**Task statement**
Locate each line in the data that includes the string "Silent", and copy those lines.
▶
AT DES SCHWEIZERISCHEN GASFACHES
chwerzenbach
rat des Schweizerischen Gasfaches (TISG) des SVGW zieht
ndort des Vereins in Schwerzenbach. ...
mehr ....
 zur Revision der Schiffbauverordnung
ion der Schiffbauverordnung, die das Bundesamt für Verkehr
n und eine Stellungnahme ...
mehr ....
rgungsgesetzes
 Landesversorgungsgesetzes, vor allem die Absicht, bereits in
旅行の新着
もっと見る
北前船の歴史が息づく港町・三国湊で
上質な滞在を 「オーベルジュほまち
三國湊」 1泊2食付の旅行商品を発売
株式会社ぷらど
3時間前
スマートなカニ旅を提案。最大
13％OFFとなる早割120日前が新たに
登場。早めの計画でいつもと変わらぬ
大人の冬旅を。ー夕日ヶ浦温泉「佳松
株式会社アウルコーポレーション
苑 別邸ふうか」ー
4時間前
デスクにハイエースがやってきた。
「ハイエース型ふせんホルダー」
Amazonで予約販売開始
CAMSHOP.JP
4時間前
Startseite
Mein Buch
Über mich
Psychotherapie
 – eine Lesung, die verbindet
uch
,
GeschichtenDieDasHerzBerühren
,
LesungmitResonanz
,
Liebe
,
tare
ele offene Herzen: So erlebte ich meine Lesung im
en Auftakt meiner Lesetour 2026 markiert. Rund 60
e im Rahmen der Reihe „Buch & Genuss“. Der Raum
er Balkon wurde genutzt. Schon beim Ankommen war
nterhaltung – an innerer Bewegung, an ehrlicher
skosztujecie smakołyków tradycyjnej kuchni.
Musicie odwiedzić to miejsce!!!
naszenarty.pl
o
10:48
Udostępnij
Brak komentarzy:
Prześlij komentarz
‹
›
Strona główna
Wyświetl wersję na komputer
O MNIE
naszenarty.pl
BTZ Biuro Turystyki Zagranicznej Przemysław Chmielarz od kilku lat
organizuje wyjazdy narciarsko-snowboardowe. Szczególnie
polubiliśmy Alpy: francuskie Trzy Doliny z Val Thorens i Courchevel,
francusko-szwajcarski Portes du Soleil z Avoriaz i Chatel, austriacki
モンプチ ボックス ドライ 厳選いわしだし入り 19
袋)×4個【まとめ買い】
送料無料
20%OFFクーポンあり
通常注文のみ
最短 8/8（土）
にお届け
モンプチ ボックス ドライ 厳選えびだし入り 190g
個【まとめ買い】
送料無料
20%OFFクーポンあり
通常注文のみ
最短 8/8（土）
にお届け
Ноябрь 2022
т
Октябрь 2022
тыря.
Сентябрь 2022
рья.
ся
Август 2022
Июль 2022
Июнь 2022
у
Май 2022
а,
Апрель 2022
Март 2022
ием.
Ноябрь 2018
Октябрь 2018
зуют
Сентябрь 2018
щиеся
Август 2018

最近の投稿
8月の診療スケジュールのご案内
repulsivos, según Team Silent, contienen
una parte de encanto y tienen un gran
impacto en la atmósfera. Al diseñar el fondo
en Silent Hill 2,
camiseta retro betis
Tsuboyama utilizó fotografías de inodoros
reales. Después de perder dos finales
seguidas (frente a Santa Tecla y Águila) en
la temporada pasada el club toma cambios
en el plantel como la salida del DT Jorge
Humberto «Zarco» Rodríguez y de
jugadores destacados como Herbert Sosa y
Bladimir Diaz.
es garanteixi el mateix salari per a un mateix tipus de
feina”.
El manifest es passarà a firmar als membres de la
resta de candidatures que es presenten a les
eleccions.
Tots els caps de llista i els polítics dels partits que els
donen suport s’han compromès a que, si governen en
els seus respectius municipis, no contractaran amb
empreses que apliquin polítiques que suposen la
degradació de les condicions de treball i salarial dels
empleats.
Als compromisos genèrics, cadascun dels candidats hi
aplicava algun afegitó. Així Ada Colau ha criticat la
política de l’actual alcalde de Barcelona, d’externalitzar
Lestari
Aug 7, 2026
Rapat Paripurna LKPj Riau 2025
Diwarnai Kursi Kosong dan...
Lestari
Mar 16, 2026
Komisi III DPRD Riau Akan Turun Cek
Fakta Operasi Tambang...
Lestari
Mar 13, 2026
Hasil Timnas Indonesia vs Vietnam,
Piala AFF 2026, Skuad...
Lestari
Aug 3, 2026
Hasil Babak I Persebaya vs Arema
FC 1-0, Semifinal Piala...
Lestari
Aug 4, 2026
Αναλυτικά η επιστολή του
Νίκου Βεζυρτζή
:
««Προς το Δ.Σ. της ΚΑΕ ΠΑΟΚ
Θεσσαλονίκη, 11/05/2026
◀
**Output of the exercise**
repulsivos, según Team Silent, contienen
en Silent Hill 2,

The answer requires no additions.